Thursday, August 8, 2024

What divides America is not race but rich and poor, the old preacher J. Vernon McGee once said. He might have added war.

 

(J. Vernon McGee)
 

The late J. Vernon McGee, famous radio preacher and pastor of the Church of the Open Door in downtown Los Angeles, once had this to say about divisions in the United States. “It’s not race that ultimately will divide this country. It’s rich and poor.”

 

My very religious mother used to listen to McGee regularly, and I always enjoyed hearing what he had to say in that thick Southern accent of his. He told the truth when he talked about the rich and poor in America but he might have also added war.
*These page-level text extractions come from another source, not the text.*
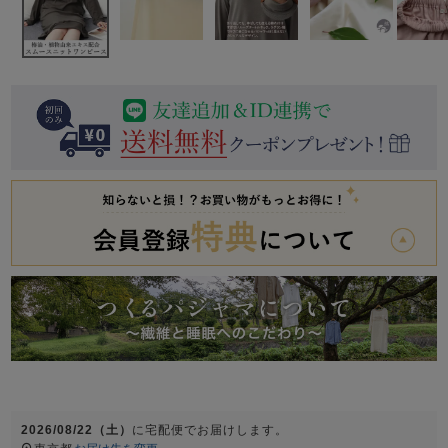
前開き
かぶり
スリーパー
目的別でさがす一覧はこちら
売れ筋ランキング
新着商品
- Item Ranking -
- New Arrival -
上着単品
作務衣
羽織・バスロ
すべての生地一覧はこちら
春
夏
秋
冬
ーブ
ボーイズパジャマ
ズボン単品
ガールズ長袖
ガールズ半袖
ワンピース
春
夏
秋
冬
2026/08/22（土）
に
宅配便
でお届けします。
すべてのキッ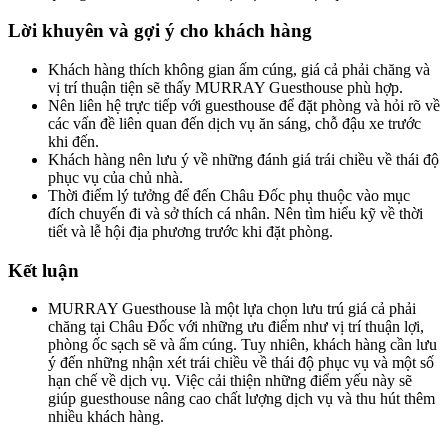
Lời khuyên và gợi ý cho khách hàng
Khách hàng thích không gian ấm cúng, giá cả phải chăng và
vị trí thuận tiện sẽ thấy MURRAY Guesthouse phù hợp.
Nên liên hệ trực tiếp với guesthouse để đặt phòng và hỏi rõ về
các vấn đề liên quan đến dịch vụ ăn sáng, chỗ đậu xe trước
khi đến.
Khách hàng nên lưu ý về những đánh giá trái chiều về thái độ
phục vụ của chủ nhà.
Thời điểm lý tưởng để đến Châu Đốc phụ thuộc vào mục
đích chuyến đi và sở thích cá nhân. Nên tìm hiểu kỹ về thời
tiết và lễ hội địa phương trước khi đặt phòng.
Kết luận
MURRAY Guesthouse là một lựa chọn lưu trú giá cả phải
chăng tại Châu Đốc với những ưu điểm như vị trí thuận lợi,
phòng ốc sạch sẽ và ấm cúng. Tuy nhiên, khách hàng cần lưu
ý đến những nhận xét trái chiều về thái độ phục vụ và một số
hạn chế về dịch vụ. Việc cải thiện những điểm yếu này sẽ
giúp guesthouse nâng cao chất lượng dịch vụ và thu hút thêm
nhiều khách hàng.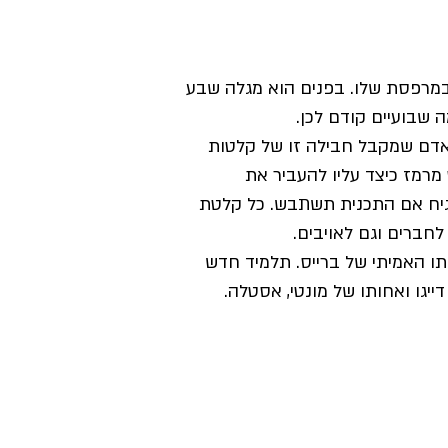
 במרפסת שלו. בפנים הוא מגלה שבע
 שבועיים קודם לכן.
 אדם שמקבל חבילה זו של קלטות
 מרמז כיצד עליו להעביר את
גיח אם התכנית תשתבש. כל קלטת
ברים וגם לאויבים.
תו האמיתי של ברייס. תלמיד חדש
יגו ואחותו של מונטי, אסטלה.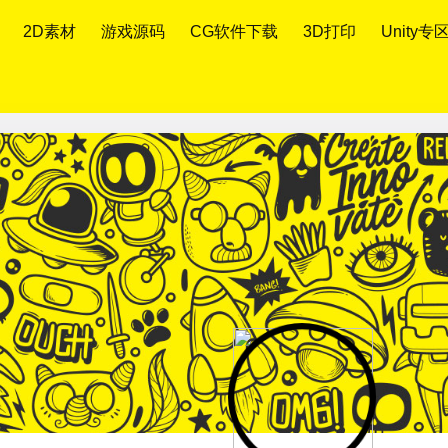
2D素材
游戏源码
CG软件下载
3D打印
Unity专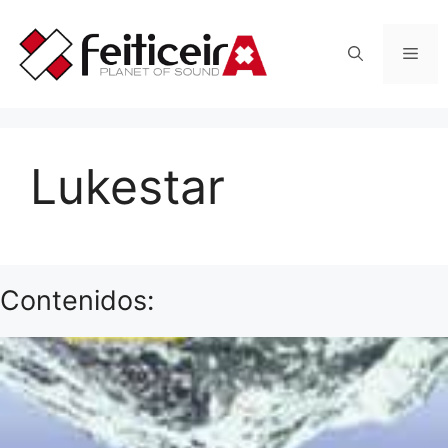
Saltar
al
Men
contenido
Lukestar
Contenidos: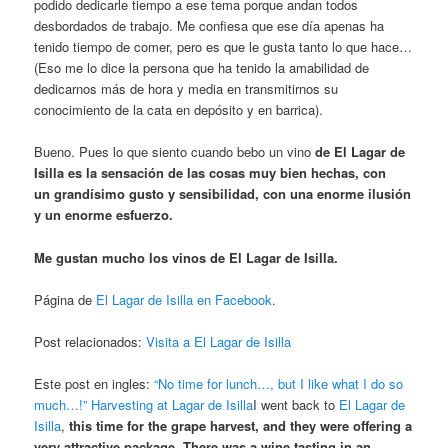
podido dedicarle tiempo a ese tema porque andan todos
desbordados de trabajo. Me confiesa que ese día apenas ha
tenido tiempo de comer, pero es que le gusta tanto lo que hace…
(Eso me lo dice la persona que ha tenido la amabilidad de
dedicarnos más de hora y media en transmitirnos su
conocimiento de la cata en depósito y en barrica).
Bueno. Pues lo que siento cuando bebo un vino
de El Lagar de
Isilla es la sensación de las cosas muy bien hechas, con
un grandísimo gusto y sensibilidad, con una enorme ilusión
y un enorme esfuerzo.
Me gustan mucho los vinos de El Lagar de Isilla.
Página de
El Lagar de Isilla en Facebook
.
Post relacionados:
Visita a El Lagar de Isilla
Este post en ingles:
“No time for lunch…, but I like what I do so
much…!” Harvesting at Lagar de Isilla
I went back to
El Lagar de
Isilla
,
this time for the grape harvest, and they were offering a
very attractive package. There was a wine tasting in an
War is itself an issue of the rich and poor.

 

You’d think you would hear a lot about the plight of the working class in the current presidential election and the growing divide between them and the 1 percent who rule the corporatocracy that the United States has become.

 

On the Democratic side, Kamala Harris raised hopes in the working class with her choice of Minnesota Gov. Tim Walz as her running mate. A plainspoken champion of a handful of labor and other left-leaning issues as governor, Walz would seem to broaden the appeal for Harris, whose record features few challenges to corporate rule. Yet Walz as a congressman was quite centrist, and he is as staunch a supporter of Israel as much of the rest of the Democratic Party leadership, even as Israel continues its genocide in the Gaza Strip and suppression of Palestinians in the West Bank.

 

War is an issue for the working class. They fight the wars that the nation wages, and if not on the battlefield they are forced to support those wars with their tax dollars.

 

You’d think war is hardly an issue in this year’s election if you simply read or listened to mainstream media. Yet both Democrats and Republicans have wedded this nation to Israel’s rapacious behavior by sending the weapons it uses to kill Palestinians. They’ve done the same in Ukraine, continuing the bloody destruction of that nation in an effort to weaken Russia and bring about the regime change they so desperately want. The same motivations prompt all the talk against China, a nation that poses no military threat to the U.S. but one that poses for them an unacceptable economic challenge.

 

In other words, Harris thus far has helped feed Wall Street and a military-industrial complex that thrive while Main Street suffers. There’s little indication so far that Harris-Walz would be any different than Biden-Harris.

 

When Donald Trump won the presidency in 2016, he promised to clear “the swamp” that is the Deep State in Washington, D.C. Instead he brought bankers and warmongers into his cabinet and did little other than bluster about how great he was making America again. Would another Trump Administration be different?

 

Trump’s choice for VP, J.D. Vance, brought some promise of working class sympathies as a result of his own Appalachian background and his book, Hillbilly Elegy. However, let’s not forget he went on to Yale Law School and an early career as a corporate lawyer and venture capitalist. To his credit, he does oppose further U.S. funding for the war in Ukraine. However, both he and Trump remain strong supporters of Israel, and Vance has strongly condemned pro-Palestinian protests on university campuses.

 

For the time being, the Trump campaign is floundering. It misses easy target Joe Biden badly and hasn’t yet found the message to successfully counter Harris-Walz.

 

What the working class of America want are leaders who truly represent their interests, who aren’t utterly beholden to Wall Street and the war machine, who mean what they say and say what they mean. It has been so long since they had such a leader they have to wonder whether one exists.